Nobody knows the origins of these Neolithic monuments nor much about the people who so long ago managed to heave huge stones on top of others in what is now recognised as the very beginning of architecture. There are ancient monuments here: the Hurlers, Rillaton Barrow, Trippet Stones, Leskernick stone circles, and numerous cairns, menhirs and settlements.
#Nextime daphne clock full
This is a ‘sacred’ or ‘ritual’ landscape, full of hundreds of stones that have been shifted to visually align with the moorland topography. The greatest stretch of moorland, where Jamaica Inn lies, is a timeless place with abandoned mines and infinite open spaces, ‘a country of stones, black heather, and stunted broom.’ The Cornish MoorsĪs du Maurier explains in Vanishing Cornwall, most of the backbone of Cornwall consists of moorlands, from the source of the Tamar River in the north to the south-west, all the way to Penwith and the claw that is Land’s End.
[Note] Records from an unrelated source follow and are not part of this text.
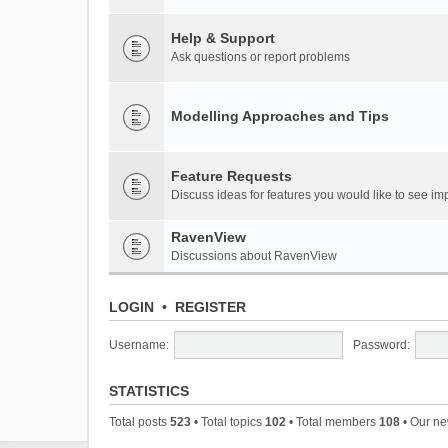
Help & Support
Ask questions or report problems
Modelling Approaches and Tips
Feature Requests
Discuss ideas for features you would like to see 
RavenView
Discussions about RavenView
LOGIN
•
REGISTER
Username:
Password:
STATISTICS
Total posts
523
• Total topics
102
• Total members
108
• Our n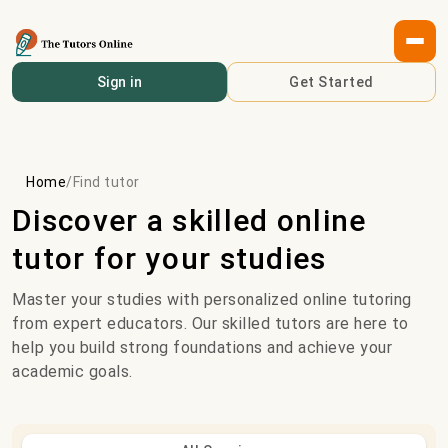
Sign in
Get Started
Home
/
Find tutor
Discover a skilled online
tutor for your studies
Master your studies with personalized online tutoring
from expert educators. Our skilled tutors are here to
help you build strong foundations and achieve your
academic goals.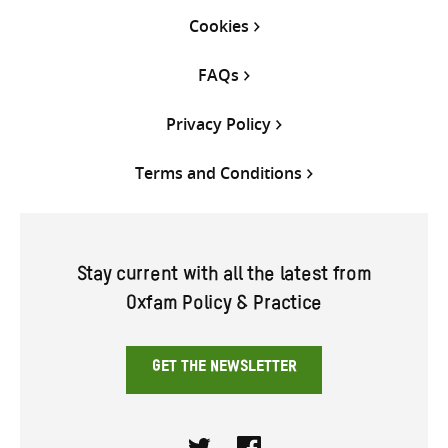
Cookies
FAQs
Privacy Policy
Terms and Conditions
Stay current with all the latest from
Oxfam Policy & Practice
GET THE NEWSLETTER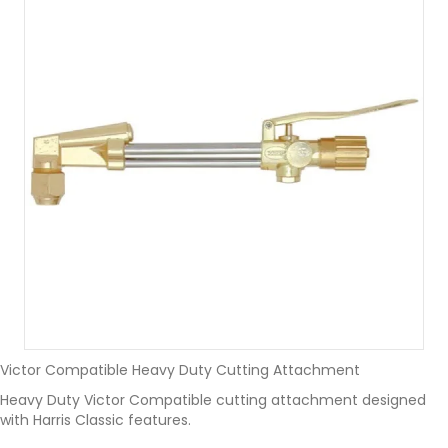
Victor Compatible Heavy Duty Cutting Attachment
Heavy Duty Victor Compatible cutting attachment designed
with Harris Classic features.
In November 1930, he suggested that she and his daughter Foy should go on a horse riding expedition on Bodmin Moor and spend a few nights at a wayside hostelry called Jamaica Inn. He was a Cornish writer and academic and something of a mentor to Daphne. Q, as he was known, lived in Fowey, across the water from her Bodinnick home Ferryside. She owed her first sight of this now famous inn to a suggestion by her friend Sir Arthur Quiller-Couch. In her early twenties, Daphne du Maurier had an eerie experience on Cornwall’s Bodmin Moor, which gave her the bones for Jamaica Inn, one of her most popular novels.